Will all be banned and illegal services. If it touches a bank you'll likely get extra charges on top for money laundering or similar.

>Exchange to alternate "tokens" that are legal

That will be tracked by the government if legal, or illegal if not tracked.

>Exchange locally via sneakernet

"exchange on black market"

None of these things are solutions.

Your point boils down to "but it will be illegal." The point you're responding to that you missed was "it doesn't matter if it is illegal, people will do it." All of those are just examples of ways to avoid getting caught. They're not solutions to it being illegal, they're solutions to getting caught.
I think there’s a distinction between “people will do it even tho its illegal” and “illegality prevents mass adoption” - the government still achieves its goals if the only opportunities to transact with crypto are mired in legal risk.
"Mass adoption" is a buzzword that means "a lot of people use it." In it's purest form it means everyone uses it, but that's not absolutely necessary to consider it widely used.
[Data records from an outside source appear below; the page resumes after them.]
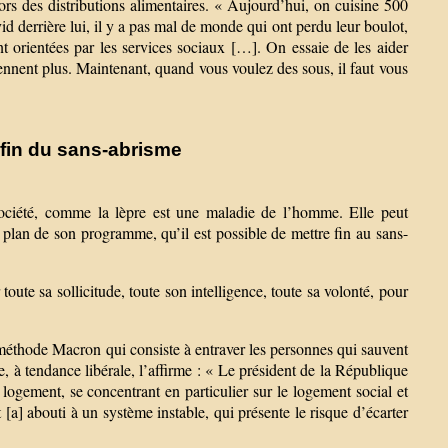
lors des distributions alimentaires. « Aujourd’hui, on cuisine 500
id derrière lui, il y a pas mal de monde qui ont perdu leur boulot,
 orientées par les services sociaux […]. On essaie de les aider
ennent plus. Maintenant, quand vous voulez des sous, il faut vous
 fin du sans-abrisme
ociété, comme la lèpre est une maladie de l’homme. Elle peut
 plan de son programme, qu’il est possible de mettre fin au sans-
toute sa sollicitude, toute son intelligence, toute sa volonté, pour
 méthode Macron qui consiste à entraver les personnes qui sauvent
ne, à tendance libérale, l’affirme : « Le président de la République
logement, se concentrant en particulier sur le logement social et
 [a] abouti à un système instable, qui présente le risque d’écarter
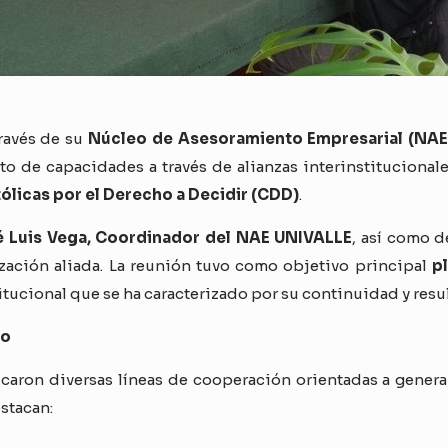
través de su
Núcleo de Asesoramiento Empresarial (NAE
to de capacidades a través de alianzas interinstitucionale
ólicas por el Derecho a Decidir (CDD)
.
 Luis Vega, Coordinador del NAE UNIVALLE
, así como 
zación aliada. La reunión tuvo como objetivo principal
pl
titucional que se ha caracterizado por su continuidad y resu
co
icaron diversas líneas de cooperación orientadas a gener
estacan:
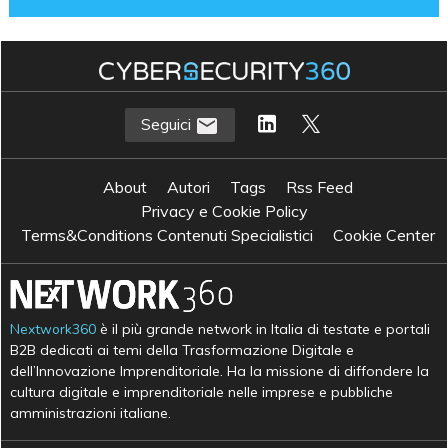
Seguici
About
Autori
Tags
Rss Feed
Privacy e Cookie Policy
Terms&Conditions Contenuti Specialistici
Cookie Center
Nextwork360
è il più grande network in Italia di testate e portali
B2B dedicati ai temi della Trasformazione Digitale e
dell’Innovazione Imprenditoriale. Ha la missione di diffondere la
cultura digitale e imprenditoriale nelle imprese e pubbliche
amministrazioni italiane.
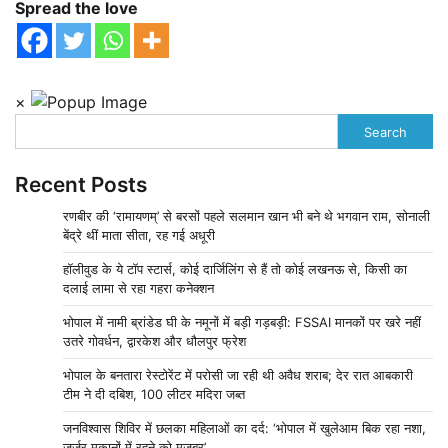
Spread the love
×
Search
Recent Posts
रणबीर की ‘रामायणम्’ से बरसों पहले सलमान खान भी बने थे भगवान राम, सोनाली
बेंद्रे थीं माता सीता, रह गई अधूरी
हॉलीवुड के ये टॉप स्टार्स, कोई दार्जिलिंग से हैं तो कोई लखनऊ से, किसी का
दलाई लामा से रहा गहरा कनेक्शन
भोपाल में नामी ब्रांडेड घी के नमूनों में बड़ी गड़बड़ी: FSSAI मानकों पर खरे नहीं
उतरे गोवर्धन, द्वारकेश और धौलपुर फ्रेश
भोपाल के बनतारा रेस्टोरेंट में परोसी जा रही थी अवैध शराब; देर रात आबकारी
टीम ने दी दबिश, 100 लीटर मदिरा जब्त
जनविश्वास शिविर में छलका महिलाओं का दर्द: ‘भोपाल में खुलेआम बिक रहा नशा,
जर्जर मकानों में रहने को मजबूर’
There are plenty of things in ubiquitous use that are illegal in some places, or even most places. Alcohol is ubiquitous, guns are everywhere, gambling, cocaine and marijuana come to mind, people modify their cars beyond legality quite often. Lots of people do illegal financial activity as well, most people transact under the table when the opportunity arises. You can have a scenario where cryptocurrencies are widely used even in places that ban them but are so ubiquitous that enforcement is untenable.

Every option looks risky, people will not use it widely.
Enforcement doesn't have to be perfect to curtail major usage.
Banks can block accounts of centralized exchanges (and have done so in the past when govt asked them to). And once conversion from and to fiat money is disabled, there's very little value left in cryptocurrency.
Unless you want to spend the money abroad.
If they make owning crypto a crime it becomes just a matter of showing that you used it then they put you in a concrete box for a while.